▸ WHAT IS REQUIRED: Look through the data below. Pick out the lines holding the string "smlouvy".
= = =
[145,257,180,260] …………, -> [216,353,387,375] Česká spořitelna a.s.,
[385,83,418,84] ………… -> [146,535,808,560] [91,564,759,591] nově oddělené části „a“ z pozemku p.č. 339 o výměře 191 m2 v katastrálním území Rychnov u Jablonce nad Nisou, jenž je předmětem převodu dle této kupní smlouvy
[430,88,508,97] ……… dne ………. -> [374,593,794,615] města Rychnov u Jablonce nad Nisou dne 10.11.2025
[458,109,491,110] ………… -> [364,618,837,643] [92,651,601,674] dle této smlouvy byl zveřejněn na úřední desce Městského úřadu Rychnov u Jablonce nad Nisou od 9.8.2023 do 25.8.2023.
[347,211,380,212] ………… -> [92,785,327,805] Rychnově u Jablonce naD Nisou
= = =
▸ YOUR RESPONSE:
[385,83,418,84] ………… -> [146,535,808,560] [91,564,759,591] nově oddělené části „a“ z pozemku p.č. 339 o výměře 191 m2 v katastrálním území Rychnov u Jablonce nad Nisou, jenž je předmětem převodu dle této kupní smlouvy
[458,109,491,110] ………… -> [364,618,837,643] [92,651,601,674] dle této smlouvy byl zveřejněn na úřední desce Městského úřadu Rychnov u Jablonce nad Nisou od 9.8.2023 do 25.8.2023.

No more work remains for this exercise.